Task goal: Below are records; count the lines among them that include the string "APERTURE", and state only the number.

Plain-text engineering files:

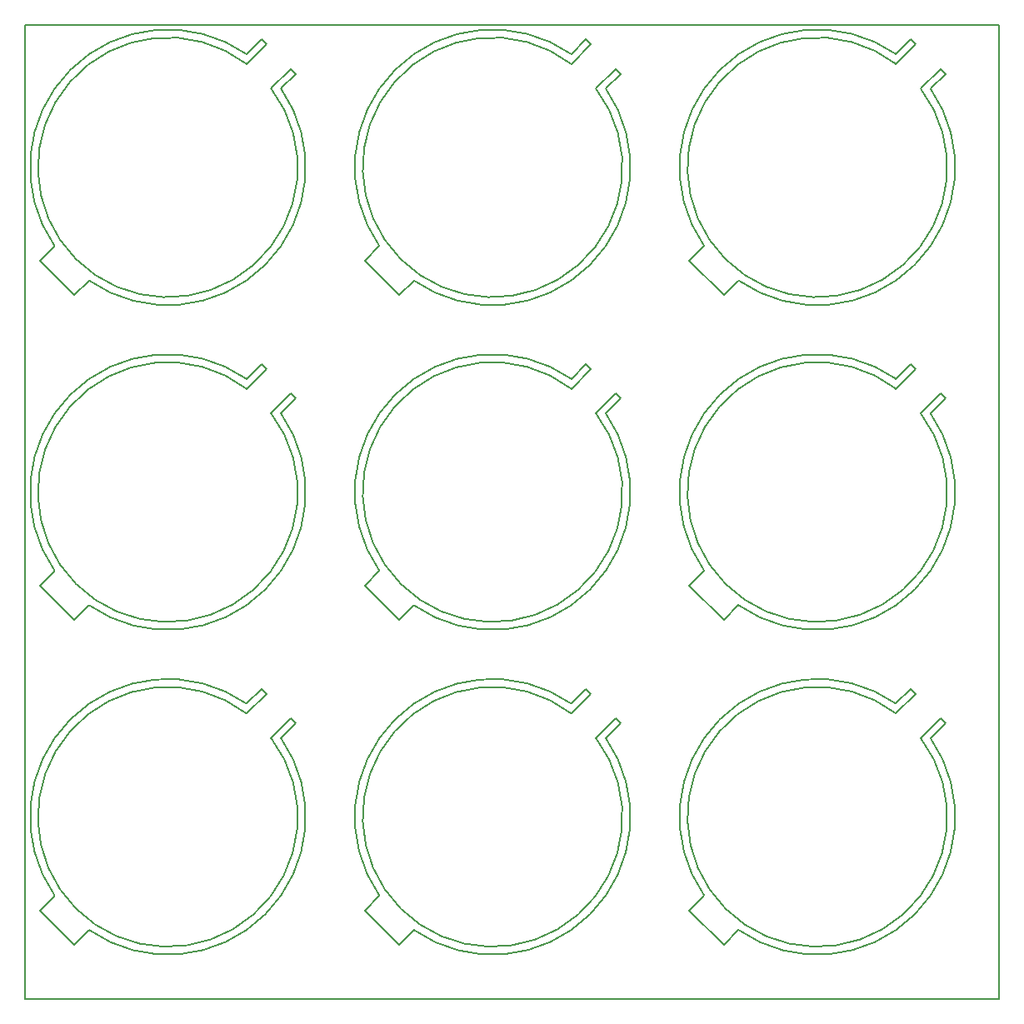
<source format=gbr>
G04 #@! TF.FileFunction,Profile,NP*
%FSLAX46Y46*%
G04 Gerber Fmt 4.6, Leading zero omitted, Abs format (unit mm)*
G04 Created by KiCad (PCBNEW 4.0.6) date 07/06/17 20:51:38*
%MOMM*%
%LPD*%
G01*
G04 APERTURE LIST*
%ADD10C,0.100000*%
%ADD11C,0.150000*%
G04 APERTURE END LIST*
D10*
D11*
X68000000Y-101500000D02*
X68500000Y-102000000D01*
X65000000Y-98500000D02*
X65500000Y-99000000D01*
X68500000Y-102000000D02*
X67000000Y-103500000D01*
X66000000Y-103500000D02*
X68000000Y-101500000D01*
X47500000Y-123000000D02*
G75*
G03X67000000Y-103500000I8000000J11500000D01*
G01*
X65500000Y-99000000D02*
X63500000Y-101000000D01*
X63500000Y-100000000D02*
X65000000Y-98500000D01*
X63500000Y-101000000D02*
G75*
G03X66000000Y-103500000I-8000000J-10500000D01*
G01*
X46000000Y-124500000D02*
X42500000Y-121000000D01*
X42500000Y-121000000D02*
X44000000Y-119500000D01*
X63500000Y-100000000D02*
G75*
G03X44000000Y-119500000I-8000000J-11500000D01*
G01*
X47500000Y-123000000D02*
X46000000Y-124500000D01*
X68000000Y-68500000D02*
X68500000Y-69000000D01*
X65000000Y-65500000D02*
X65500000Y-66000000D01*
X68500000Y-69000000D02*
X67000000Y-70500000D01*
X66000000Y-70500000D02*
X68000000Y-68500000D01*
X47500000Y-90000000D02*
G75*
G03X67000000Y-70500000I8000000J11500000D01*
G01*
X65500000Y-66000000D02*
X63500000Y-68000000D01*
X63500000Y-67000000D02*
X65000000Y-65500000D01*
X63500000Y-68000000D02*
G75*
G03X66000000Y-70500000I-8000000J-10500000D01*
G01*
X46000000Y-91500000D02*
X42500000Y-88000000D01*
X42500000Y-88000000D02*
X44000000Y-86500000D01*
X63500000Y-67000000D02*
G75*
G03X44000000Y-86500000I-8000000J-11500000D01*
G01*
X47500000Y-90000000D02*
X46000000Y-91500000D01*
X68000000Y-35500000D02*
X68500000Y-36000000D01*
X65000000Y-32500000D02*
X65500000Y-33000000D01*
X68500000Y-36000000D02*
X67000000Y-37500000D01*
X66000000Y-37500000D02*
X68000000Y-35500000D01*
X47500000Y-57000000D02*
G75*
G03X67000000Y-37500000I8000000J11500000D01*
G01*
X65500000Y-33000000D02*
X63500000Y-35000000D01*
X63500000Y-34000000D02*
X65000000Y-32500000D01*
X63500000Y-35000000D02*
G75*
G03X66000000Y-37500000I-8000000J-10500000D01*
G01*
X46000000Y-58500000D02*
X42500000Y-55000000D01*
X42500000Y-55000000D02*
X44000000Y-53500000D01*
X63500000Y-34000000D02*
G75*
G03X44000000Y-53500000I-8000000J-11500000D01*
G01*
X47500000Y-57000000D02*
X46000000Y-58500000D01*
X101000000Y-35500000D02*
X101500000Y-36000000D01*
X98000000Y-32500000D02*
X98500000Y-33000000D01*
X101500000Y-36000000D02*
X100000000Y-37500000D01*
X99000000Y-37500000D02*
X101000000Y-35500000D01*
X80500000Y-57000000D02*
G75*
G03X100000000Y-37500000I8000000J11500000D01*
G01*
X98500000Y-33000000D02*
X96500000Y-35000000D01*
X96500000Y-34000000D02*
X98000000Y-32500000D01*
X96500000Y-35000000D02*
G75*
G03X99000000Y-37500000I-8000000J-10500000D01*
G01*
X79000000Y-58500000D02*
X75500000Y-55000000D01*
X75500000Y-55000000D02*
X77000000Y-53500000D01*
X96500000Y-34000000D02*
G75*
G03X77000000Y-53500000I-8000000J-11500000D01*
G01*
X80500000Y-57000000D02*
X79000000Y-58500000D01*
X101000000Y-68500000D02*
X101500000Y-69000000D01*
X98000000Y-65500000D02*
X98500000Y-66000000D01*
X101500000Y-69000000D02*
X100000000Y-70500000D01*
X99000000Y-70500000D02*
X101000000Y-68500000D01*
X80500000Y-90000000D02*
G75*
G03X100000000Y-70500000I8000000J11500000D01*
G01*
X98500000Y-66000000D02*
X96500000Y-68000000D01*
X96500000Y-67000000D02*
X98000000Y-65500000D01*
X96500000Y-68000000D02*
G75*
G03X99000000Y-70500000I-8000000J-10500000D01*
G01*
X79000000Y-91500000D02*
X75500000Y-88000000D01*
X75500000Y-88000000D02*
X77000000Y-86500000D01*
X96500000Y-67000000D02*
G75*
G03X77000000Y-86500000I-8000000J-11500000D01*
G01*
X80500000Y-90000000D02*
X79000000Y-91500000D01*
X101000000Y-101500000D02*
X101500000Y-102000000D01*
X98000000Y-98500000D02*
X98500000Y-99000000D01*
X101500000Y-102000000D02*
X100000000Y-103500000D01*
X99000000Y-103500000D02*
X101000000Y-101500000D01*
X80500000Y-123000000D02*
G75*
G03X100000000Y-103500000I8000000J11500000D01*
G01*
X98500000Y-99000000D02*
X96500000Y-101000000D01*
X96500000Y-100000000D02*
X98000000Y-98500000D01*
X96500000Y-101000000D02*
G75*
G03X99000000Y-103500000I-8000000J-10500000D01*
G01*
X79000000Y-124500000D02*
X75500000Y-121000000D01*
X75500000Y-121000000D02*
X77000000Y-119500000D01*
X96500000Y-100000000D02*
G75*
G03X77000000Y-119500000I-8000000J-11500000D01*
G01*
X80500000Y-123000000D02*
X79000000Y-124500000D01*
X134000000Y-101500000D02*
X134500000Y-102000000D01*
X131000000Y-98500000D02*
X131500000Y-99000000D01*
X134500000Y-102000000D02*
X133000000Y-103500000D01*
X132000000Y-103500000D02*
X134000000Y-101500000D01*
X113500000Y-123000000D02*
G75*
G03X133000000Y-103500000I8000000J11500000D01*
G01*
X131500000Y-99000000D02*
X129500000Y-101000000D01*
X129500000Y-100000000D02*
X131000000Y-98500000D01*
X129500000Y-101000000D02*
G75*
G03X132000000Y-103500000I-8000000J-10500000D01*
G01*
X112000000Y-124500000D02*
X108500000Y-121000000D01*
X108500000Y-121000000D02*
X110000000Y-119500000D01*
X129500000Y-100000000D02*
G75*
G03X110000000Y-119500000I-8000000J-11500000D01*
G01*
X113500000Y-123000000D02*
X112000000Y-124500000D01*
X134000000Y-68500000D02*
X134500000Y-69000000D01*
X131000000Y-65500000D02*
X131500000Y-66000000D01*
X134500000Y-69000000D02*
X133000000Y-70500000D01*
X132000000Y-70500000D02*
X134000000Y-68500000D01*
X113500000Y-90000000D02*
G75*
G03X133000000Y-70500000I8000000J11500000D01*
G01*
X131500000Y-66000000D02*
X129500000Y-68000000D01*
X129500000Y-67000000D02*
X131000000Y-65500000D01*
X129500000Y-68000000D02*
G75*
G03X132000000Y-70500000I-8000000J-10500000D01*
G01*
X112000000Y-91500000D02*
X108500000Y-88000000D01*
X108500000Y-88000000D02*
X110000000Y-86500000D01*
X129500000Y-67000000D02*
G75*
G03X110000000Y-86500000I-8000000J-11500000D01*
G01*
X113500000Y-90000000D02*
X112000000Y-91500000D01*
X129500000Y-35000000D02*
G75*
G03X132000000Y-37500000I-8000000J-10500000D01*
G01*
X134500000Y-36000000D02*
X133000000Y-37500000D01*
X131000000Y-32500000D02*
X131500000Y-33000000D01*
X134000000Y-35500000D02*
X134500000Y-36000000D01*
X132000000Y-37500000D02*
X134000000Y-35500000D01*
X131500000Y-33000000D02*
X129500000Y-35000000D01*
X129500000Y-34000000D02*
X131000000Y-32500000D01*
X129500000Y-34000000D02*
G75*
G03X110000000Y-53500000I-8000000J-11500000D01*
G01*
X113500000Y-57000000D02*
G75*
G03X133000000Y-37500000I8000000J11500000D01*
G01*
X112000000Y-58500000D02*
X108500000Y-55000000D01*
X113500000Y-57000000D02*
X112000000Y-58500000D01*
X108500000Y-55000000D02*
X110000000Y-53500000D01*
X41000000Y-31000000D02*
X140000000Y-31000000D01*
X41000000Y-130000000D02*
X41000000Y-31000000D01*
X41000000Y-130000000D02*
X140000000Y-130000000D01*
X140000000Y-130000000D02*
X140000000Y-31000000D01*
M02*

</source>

Reply to the task: 2